▶ Stored entries

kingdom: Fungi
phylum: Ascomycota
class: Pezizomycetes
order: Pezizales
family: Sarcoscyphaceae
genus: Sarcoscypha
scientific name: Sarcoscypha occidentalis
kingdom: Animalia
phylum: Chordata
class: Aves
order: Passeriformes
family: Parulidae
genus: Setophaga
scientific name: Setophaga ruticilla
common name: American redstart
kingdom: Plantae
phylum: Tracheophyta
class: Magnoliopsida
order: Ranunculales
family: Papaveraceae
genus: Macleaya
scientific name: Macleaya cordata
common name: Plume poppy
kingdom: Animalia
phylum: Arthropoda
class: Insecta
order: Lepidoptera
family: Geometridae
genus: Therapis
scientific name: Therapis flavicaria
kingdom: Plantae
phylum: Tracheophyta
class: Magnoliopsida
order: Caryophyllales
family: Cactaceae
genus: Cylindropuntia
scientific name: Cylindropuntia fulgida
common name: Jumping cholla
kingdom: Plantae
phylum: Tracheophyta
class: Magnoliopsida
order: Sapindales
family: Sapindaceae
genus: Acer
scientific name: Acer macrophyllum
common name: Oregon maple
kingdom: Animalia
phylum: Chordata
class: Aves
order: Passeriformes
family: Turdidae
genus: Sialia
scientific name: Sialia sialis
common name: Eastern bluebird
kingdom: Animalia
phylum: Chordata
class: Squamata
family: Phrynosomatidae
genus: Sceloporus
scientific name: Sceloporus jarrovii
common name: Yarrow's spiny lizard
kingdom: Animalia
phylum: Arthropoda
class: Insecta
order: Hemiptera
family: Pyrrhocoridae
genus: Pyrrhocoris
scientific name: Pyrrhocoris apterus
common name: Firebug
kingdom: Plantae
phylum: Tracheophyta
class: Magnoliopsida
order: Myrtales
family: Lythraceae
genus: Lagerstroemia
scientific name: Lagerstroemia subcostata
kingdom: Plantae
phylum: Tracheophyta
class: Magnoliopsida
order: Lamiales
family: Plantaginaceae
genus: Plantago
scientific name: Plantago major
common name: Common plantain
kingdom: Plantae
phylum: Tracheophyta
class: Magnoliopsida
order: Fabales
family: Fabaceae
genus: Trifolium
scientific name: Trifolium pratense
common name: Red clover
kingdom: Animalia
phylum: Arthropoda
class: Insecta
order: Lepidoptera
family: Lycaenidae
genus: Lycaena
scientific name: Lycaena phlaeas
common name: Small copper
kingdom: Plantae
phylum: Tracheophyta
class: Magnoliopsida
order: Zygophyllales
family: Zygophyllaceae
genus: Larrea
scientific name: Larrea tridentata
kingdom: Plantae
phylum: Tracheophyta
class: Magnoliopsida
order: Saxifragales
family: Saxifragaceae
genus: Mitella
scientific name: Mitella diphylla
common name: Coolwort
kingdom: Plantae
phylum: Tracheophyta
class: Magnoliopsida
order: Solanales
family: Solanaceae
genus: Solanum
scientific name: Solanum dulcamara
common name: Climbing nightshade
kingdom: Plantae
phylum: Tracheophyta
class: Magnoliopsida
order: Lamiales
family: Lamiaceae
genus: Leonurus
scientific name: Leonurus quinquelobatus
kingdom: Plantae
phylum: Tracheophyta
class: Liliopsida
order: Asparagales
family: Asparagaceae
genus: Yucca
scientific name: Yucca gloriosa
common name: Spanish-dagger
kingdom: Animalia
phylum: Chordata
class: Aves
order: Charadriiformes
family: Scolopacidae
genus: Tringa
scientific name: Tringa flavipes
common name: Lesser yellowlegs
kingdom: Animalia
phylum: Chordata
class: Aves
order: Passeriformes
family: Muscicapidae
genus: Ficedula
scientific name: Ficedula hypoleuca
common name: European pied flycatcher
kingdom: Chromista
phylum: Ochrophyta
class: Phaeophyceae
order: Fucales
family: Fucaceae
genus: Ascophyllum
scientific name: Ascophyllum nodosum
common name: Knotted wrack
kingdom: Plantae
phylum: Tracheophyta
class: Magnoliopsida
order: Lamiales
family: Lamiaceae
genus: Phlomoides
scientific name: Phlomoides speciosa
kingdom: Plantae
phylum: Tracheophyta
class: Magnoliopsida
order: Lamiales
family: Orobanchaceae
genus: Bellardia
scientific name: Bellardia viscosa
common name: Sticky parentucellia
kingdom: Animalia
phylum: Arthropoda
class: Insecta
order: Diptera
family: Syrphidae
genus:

▶ Given instruction
Can you swap "common name" for "vernacular name" throughout these rows and give them back with everything else left as it is?

▶ Expected output
kingdom: Fungi
phylum: Ascomycota
class: Pezizomycetes
order: Pezizales
family: Sarcoscyphaceae
genus: Sarcoscypha
scientific name: Sarcoscypha occidentalis
kingdom: Animalia
phylum: Chordata
class: Aves
order: Passeriformes
family: Parulidae
genus: Setophaga
scientific name: Setophaga ruticilla
vernacular name: American redstart
kingdom: Plantae
phylum: Tracheophyta
class: Magnoliopsida
order: Ranunculales
family: Papaveraceae
genus: Macleaya
scientific name: Macleaya cordata
vernacular name: Plume poppy
kingdom: Animalia
phylum: Arthropoda
class: Insecta
order: Lepidoptera
family: Geometridae
genus: Therapis
scientific name: Therapis flavicaria
kingdom: Plantae
phylum: Tracheophyta
class: Magnoliopsida
order: Caryophyllales
family: Cactaceae
genus: Cylindropuntia
scientific name: Cylindropuntia fulgida
vernacular name: Jumping cholla
kingdom: Plantae
phylum: Tracheophyta
class: Magnoliopsida
order: Sapindales
family: Sapindaceae
genus: Acer
scientific name: Acer macrophyllum
vernacular name: Oregon maple
kingdom: Animalia
phylum: Chordata
class: Aves
order: Passeriformes
family: Turdidae
genus: Sialia
scientific name: Sialia sialis
vernacular name: Eastern bluebird
kingdom: Animalia
phylum: Chordata
class: Squamata
family: Phrynosomatidae
genus: Sceloporus
scientific name: Sceloporus jarrovii
vernacular name: Yarrow's spiny lizard
kingdom: Animalia
phylum: Arthropoda
class: Insecta
order: Hemiptera
family: Pyrrhocoridae
genus: Pyrrhocoris
scientific name: Pyrrhocoris apterus
vernacular name: Firebug
kingdom: Plantae
phylum: Tracheophyta
class: Magnoliopsida
order: Myrtales
family: Lythraceae
genus: Lagerstroemia
scientific name: Lagerstroemia subcostata
kingdom: Plantae
phylum: Tracheophyta
class: Magnoliopsida
order: Lamiales
family: Plantaginaceae
genus: Plantago
scientific name: Plantago major
vernacular name: Common plantain
kingdom: Plantae
phylum: Tracheophyta
class: Magnoliopsida
order: Fabales
family: Fabaceae
genus: Trifolium
scientific name: Trifolium pratense
vernacular name: Red clover
kingdom: Animalia
phylum: Arthropoda
class: Insecta
order: Lepidoptera
family: Lycaenidae
genus: Lycaena
scientific name: Lycaena phlaeas
vernacular name: Small copper
kingdom: Plantae
phylum: Tracheophyta
class: Magnoliopsida
order: Zygophyllales
family: Zygophyllaceae
genus: Larrea
scientific name: Larrea tridentata
kingdom: Plantae
phylum: Tracheophyta
class: Magnoliopsida
order: Saxifragales
family: Saxifragaceae
genus: Mitella
scientific name: Mitella diphylla
vernacular name: Coolwort
kingdom: Plantae
phylum: Tracheophyta
class: Magnoliopsida
order: Solanales
family: Solanaceae
genus: Solanum
scientific name: Solanum dulcamara
vernacular name: Climbing nightshade
kingdom: Plantae
phylum: Tracheophyta
class: Magnoliopsida
order: Lamiales
family: Lamiaceae
genus: Leonurus
scientific name: Leonurus quinquelobatus
kingdom: Plantae
phylum: Tracheophyta
class: Liliopsida
order: Asparagales
family: Asparagaceae
genus: Yucca
scientific name: Yucca gloriosa
vernacular name: Spanish-dagger
kingdom: Animalia
phylum: Chordata
class: Aves
order: Charadriiformes
family: Scolopacidae
genus: Tringa
scientific name: Tringa flavipes
vernacular name: Lesser yellowlegs
kingdom: Animalia
phylum: Chordata
class: Aves
order: Passeriformes
family: Muscicapidae
genus: Ficedula
scientific name: Ficedula hypoleuca
vernacular name: European pied flycatcher
kingdom: Chromista
phylum: Ochrophyta
class: Phaeophyceae
order: Fucales
family: Fucaceae
genus: Ascophyllum
scientific name: Ascophyllum nodosum
vernacular name: Knotted wrack
kingdom: Plantae
phylum: Tracheophyta
class: Magnoliopsida
order: Lamiales
family: Lamiaceae
genus: Phlomoides
scientific name: Phlomoides speciosa
kingdom: Plantae
phylum: Tracheophyta
class: Magnoliopsida
order: Lamiales
family: Orobanchaceae
genus: Bellardia
scientific name: Bellardia viscosa
vernacular name: Sticky parentucellia
kingdom: Animalia
phylum: Arthropoda
class: Insecta
order: Diptera
family: Syrphidae
genus:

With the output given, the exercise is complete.